Even though Larson’s writing style is lackluster, the narrative is compelling enough to stick with, culminating in a final moment when we discover how much of a tip she’s rewarded at the end of the job. (Part of the impetus for Larson taking the job was the rumored tip, well into the thousands, for which the Saudis were known).
Garrison Keillor makes a guest appearance in the beautiful epilogue, a highlight of the book in which Larson shines.
MUST YOU GO?: My Life With Harold Pinter
by Antonia Fraser
An epic love story beginning in 1975 when Antonia Fraser, biographer of Mary Queen of Scots, and Harold Pinter, Britain’s most famous playwright, met at a dinner party. Their affair was scandalous, they were married to others and had 7 children between them. The book manages to be both gossipy and highbrow, and distinctly captures the hip, literary circles of London from the ‘70s forward. Within that world, they were two creative forces that inspired each other. Lady Antonia put a very human, happy face on Pinter’s broody playwright image.

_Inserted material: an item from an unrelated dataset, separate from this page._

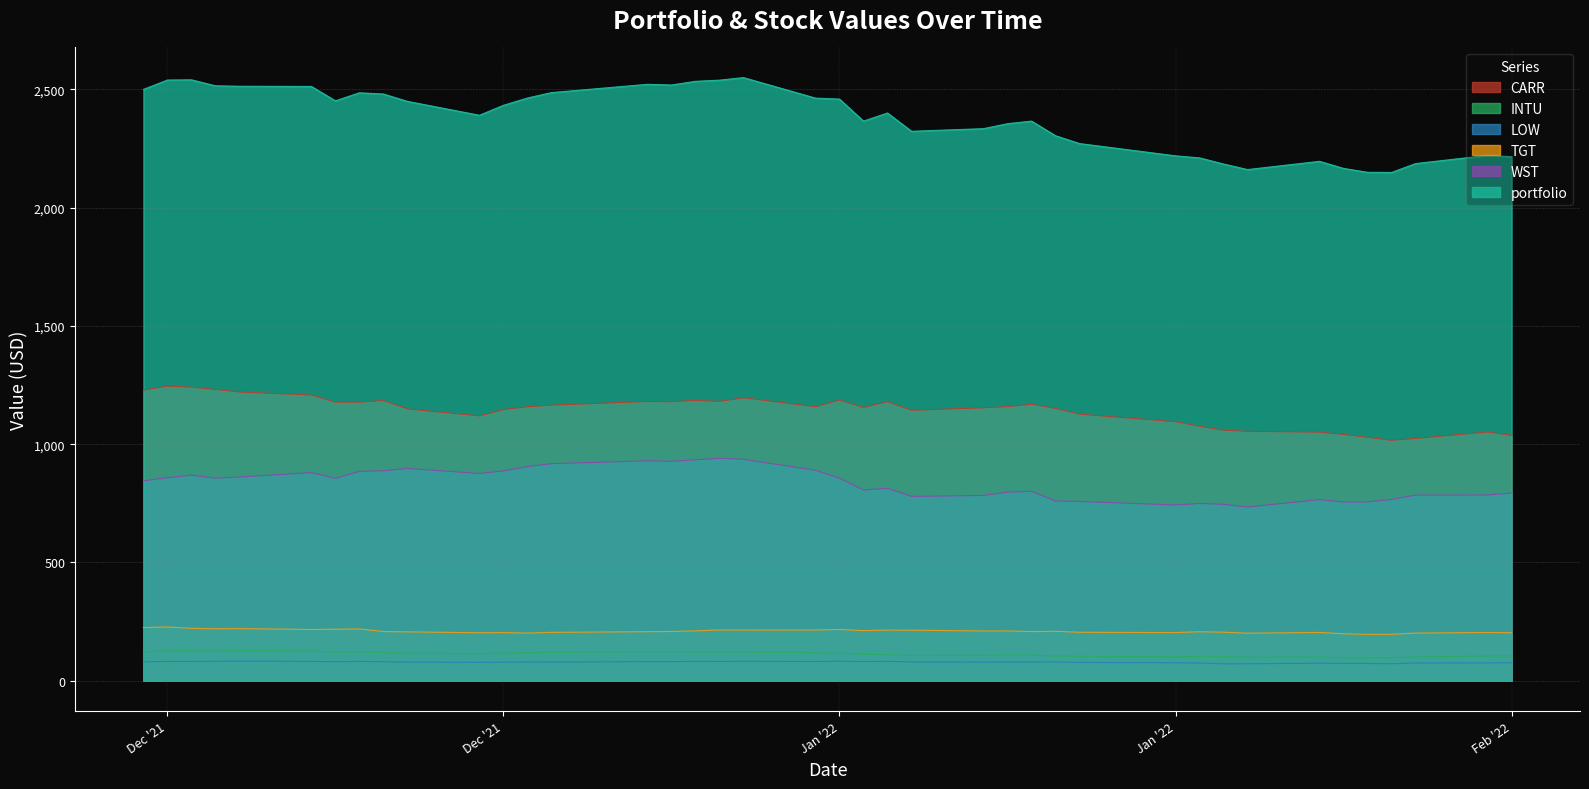

How many series are shown in this chart?

6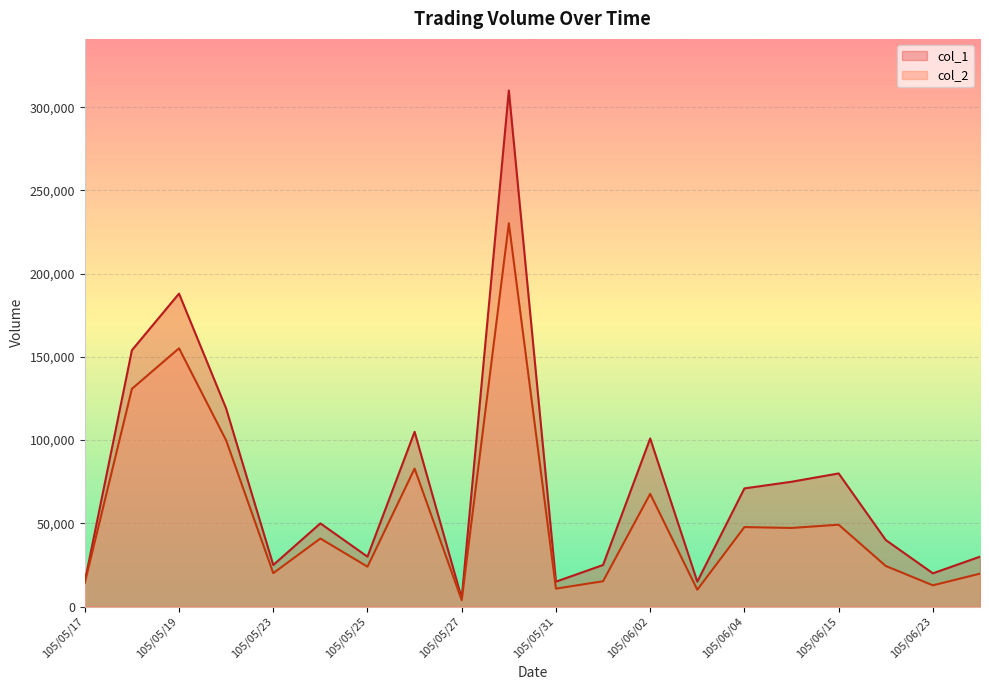

True or false: col_1 has a value of 75000 at 105/06/13.

True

Lady Antonia is beautiful and admirable, even though at first glance I thought she’d wrecked her kids in her desire for true, passionate love. But she carefully disentangled herself from her first marriage and the kids seemed to thrive in their new arrangement.
Beyond all the fabulousness of their lives, it’s clear that Fraser and Pinter remained genuinely devoted to each other until his death, in 2008. Fortunately, their creative genius endures.